● **EXERCISE OBJECTIVE**
Find each line below that contains the word "around" and copy those lines. Case matters, so count only matches with the same capitalization.

====== DATA FOR THIS TASK

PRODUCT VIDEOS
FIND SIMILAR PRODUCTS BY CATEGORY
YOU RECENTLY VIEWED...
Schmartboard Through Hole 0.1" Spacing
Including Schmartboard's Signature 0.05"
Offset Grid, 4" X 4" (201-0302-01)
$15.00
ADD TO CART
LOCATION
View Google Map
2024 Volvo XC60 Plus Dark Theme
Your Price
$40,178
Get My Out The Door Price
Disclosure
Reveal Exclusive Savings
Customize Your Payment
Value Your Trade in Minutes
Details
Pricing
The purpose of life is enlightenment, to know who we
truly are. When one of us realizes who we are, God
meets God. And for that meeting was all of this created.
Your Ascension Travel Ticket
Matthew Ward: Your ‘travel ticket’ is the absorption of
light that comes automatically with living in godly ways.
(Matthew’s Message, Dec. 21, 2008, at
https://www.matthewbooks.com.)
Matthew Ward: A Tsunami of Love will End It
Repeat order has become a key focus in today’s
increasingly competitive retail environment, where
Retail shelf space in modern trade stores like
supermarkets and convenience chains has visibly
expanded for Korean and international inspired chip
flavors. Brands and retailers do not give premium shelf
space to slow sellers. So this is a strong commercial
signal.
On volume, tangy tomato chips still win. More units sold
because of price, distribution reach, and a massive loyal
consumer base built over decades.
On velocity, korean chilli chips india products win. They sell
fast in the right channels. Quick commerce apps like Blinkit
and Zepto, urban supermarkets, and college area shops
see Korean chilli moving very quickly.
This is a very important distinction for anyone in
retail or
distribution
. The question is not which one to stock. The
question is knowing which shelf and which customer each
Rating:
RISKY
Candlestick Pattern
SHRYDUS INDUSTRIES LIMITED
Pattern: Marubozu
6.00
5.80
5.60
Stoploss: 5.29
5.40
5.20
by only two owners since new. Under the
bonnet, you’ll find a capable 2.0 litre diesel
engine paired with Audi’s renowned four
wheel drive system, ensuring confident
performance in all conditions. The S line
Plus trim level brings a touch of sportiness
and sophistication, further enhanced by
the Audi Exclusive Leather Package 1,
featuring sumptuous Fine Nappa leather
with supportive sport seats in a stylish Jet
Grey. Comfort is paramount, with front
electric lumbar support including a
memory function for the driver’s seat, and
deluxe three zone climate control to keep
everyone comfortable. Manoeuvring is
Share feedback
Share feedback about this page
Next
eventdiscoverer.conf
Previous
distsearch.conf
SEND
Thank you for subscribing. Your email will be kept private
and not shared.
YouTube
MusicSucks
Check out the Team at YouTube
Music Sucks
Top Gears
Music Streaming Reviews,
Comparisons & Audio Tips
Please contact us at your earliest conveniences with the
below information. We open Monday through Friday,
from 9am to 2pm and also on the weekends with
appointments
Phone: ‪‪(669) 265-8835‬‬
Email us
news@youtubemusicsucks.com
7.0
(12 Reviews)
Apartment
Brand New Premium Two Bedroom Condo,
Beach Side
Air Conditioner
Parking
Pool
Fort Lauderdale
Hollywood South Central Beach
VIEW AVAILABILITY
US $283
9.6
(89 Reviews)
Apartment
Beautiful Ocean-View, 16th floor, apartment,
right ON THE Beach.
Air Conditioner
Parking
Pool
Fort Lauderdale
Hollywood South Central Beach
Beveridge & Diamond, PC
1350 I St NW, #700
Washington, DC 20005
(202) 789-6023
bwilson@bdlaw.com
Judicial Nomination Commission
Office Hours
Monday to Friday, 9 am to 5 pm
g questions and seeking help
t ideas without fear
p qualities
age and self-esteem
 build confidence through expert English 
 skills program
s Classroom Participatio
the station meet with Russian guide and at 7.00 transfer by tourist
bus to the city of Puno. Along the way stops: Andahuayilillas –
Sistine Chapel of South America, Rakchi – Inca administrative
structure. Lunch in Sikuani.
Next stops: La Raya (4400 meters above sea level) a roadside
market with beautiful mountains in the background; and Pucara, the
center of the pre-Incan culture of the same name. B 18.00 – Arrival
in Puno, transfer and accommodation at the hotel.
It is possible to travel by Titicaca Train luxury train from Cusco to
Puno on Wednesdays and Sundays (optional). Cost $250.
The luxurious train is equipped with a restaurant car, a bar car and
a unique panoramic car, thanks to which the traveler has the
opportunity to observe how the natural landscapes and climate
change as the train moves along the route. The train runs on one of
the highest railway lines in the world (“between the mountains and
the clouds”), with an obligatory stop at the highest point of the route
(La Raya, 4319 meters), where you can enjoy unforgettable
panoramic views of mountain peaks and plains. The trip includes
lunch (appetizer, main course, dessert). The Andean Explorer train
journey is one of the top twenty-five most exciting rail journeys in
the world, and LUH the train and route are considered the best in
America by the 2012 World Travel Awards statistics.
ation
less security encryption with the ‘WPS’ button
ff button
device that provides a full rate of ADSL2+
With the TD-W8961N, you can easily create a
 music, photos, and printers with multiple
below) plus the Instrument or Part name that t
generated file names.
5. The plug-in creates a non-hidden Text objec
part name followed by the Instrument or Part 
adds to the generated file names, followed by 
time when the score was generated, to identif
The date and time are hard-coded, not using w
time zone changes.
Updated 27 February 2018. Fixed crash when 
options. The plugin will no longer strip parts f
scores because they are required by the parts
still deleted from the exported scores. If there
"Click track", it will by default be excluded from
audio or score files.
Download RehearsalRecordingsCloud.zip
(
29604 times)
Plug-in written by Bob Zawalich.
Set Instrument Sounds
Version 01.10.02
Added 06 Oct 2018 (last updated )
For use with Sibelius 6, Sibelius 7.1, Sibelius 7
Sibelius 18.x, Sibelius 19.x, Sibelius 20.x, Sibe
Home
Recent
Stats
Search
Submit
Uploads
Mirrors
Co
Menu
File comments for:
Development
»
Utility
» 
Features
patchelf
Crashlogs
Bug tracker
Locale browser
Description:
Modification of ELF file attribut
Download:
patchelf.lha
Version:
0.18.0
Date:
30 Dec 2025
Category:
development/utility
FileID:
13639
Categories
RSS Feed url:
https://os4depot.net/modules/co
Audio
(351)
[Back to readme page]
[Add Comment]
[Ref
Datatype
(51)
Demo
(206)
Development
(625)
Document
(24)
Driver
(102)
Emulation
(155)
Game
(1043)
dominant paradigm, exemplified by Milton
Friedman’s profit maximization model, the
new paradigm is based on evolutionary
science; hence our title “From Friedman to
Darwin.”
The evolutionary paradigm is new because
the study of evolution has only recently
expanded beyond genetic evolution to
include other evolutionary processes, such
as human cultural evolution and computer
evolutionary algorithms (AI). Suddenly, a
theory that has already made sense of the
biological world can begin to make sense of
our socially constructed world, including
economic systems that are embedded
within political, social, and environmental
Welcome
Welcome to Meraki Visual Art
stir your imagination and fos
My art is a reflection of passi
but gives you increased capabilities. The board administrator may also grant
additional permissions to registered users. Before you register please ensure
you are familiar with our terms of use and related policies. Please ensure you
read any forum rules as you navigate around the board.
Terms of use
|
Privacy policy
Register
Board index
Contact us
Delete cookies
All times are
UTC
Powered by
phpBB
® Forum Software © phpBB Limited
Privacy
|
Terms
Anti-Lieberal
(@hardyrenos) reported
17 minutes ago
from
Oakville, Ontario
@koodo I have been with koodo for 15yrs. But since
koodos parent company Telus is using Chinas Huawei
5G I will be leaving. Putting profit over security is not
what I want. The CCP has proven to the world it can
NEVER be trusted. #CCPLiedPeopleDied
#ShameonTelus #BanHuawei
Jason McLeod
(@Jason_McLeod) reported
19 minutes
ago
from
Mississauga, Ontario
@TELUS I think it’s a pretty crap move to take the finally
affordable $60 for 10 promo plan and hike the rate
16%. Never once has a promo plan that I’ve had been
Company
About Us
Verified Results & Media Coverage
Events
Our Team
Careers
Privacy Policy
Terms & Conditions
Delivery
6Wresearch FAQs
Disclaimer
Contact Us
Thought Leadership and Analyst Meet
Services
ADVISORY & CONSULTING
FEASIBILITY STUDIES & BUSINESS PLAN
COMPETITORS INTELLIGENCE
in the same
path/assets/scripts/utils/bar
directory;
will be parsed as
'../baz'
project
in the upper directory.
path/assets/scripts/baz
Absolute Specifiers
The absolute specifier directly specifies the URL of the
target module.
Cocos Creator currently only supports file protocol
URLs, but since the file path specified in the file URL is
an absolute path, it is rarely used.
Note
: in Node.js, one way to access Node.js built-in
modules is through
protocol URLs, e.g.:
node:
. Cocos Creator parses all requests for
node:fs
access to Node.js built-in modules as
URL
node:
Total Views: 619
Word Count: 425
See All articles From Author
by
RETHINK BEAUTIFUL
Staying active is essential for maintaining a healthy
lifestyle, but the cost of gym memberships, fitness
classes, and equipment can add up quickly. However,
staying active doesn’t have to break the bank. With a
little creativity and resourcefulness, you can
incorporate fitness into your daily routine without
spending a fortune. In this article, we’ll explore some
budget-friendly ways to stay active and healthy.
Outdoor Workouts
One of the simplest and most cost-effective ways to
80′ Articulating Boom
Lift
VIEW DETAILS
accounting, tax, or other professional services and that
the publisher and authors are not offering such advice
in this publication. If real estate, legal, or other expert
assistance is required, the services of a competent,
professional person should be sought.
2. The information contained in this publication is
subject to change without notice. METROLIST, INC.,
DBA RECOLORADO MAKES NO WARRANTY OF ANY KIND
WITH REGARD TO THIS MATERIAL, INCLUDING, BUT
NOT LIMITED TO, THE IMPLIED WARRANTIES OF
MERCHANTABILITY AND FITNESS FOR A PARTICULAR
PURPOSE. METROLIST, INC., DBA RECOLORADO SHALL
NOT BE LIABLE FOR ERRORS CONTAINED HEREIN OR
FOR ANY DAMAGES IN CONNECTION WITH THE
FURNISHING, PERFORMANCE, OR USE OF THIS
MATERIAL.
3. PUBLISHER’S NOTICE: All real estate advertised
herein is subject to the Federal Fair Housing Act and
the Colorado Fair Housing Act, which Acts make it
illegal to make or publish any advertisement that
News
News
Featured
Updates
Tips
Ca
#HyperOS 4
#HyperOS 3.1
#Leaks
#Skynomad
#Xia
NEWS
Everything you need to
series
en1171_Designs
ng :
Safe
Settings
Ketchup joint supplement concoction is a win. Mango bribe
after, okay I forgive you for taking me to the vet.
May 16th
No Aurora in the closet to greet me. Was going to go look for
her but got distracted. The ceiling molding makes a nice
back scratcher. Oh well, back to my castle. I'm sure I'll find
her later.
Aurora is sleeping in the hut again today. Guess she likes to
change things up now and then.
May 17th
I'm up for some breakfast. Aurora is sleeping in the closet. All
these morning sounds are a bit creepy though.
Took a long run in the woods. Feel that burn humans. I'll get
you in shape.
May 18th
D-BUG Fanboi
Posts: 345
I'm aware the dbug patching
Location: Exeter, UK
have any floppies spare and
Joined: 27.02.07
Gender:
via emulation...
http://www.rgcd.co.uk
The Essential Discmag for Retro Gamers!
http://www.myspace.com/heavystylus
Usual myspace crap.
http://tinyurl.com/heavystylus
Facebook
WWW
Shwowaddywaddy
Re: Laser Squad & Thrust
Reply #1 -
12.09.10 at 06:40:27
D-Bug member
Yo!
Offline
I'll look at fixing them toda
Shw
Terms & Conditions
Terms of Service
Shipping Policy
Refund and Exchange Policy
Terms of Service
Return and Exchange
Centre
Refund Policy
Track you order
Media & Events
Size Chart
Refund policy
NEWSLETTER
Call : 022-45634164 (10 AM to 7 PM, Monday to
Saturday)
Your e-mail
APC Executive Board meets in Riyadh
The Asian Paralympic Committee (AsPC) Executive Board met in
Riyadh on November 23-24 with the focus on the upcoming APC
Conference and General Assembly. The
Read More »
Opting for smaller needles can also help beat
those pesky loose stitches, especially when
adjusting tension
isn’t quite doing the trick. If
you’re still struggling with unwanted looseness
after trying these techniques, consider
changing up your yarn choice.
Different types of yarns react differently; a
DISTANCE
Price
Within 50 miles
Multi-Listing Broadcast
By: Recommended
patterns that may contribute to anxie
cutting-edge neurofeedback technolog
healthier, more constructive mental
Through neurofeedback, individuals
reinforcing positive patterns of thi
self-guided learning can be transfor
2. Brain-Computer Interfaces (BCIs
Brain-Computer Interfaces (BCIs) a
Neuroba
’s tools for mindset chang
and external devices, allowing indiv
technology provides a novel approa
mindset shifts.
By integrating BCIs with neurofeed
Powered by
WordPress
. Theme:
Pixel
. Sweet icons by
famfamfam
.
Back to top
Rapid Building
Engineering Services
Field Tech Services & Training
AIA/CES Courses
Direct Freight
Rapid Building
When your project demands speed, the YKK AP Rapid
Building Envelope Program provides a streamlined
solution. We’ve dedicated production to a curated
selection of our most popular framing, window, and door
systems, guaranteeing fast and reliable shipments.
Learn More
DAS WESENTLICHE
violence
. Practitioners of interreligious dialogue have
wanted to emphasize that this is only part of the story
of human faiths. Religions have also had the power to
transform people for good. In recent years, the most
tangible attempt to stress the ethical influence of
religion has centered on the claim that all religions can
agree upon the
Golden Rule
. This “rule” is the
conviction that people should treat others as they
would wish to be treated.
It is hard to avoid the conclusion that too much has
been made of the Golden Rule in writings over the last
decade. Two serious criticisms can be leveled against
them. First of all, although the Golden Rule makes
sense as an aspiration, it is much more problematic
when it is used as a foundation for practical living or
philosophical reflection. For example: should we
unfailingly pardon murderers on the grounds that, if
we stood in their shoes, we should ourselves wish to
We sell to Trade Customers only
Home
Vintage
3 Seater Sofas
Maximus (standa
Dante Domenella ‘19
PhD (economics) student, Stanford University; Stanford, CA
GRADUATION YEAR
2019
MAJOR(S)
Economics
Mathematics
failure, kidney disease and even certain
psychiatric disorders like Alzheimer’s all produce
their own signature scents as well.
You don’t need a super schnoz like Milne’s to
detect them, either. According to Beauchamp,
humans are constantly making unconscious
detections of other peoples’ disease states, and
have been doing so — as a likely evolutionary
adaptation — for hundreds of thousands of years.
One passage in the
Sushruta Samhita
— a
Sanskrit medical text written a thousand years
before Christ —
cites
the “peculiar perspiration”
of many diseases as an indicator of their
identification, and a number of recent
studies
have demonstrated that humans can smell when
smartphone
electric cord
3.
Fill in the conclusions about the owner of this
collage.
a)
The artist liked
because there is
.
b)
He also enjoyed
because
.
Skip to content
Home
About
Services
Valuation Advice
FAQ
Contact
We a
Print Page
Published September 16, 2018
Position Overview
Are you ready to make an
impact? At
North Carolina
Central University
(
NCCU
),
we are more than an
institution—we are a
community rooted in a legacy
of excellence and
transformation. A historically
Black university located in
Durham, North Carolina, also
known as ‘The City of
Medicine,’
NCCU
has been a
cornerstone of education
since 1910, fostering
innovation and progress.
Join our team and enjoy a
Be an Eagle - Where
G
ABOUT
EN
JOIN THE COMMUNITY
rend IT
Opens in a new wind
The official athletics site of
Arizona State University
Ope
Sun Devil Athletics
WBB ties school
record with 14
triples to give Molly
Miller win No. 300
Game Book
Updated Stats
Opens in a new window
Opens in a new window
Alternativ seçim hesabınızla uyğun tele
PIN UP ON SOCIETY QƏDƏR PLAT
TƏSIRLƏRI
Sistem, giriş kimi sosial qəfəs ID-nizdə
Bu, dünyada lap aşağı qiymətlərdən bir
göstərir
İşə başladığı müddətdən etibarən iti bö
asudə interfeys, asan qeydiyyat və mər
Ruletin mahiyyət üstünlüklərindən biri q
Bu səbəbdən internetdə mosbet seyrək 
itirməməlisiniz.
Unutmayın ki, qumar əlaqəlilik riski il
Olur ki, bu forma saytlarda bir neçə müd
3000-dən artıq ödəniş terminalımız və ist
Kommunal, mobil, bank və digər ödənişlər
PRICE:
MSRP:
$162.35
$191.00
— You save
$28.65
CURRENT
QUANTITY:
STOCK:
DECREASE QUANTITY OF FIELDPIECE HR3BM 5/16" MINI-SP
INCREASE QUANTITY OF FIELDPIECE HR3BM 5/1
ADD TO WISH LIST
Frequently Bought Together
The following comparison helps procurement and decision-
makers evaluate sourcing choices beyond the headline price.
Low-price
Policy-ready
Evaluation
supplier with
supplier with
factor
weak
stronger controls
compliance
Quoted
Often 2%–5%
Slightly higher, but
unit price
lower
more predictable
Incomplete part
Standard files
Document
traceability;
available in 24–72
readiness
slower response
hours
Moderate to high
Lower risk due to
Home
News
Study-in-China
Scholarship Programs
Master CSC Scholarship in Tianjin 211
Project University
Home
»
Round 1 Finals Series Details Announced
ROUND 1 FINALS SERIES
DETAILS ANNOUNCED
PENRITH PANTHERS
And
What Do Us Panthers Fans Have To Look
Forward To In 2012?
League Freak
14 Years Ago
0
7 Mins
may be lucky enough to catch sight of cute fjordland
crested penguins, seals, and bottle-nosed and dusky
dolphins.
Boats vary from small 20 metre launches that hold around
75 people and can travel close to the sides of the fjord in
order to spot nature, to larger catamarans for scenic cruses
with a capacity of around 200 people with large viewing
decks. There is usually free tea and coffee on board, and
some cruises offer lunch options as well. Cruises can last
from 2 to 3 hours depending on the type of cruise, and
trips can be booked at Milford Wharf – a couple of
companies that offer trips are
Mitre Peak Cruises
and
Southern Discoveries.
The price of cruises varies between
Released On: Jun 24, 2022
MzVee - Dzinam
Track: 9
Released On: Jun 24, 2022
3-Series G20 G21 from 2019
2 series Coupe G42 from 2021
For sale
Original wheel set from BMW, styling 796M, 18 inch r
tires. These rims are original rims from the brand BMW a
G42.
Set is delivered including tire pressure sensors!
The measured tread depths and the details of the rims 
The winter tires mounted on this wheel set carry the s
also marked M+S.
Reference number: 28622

============

● **ANSWER BELOW**
read any forum rules as you navigate around the board.
Boats vary from small 20 metre launches that hold around
with a capacity of around 200 people with large viewing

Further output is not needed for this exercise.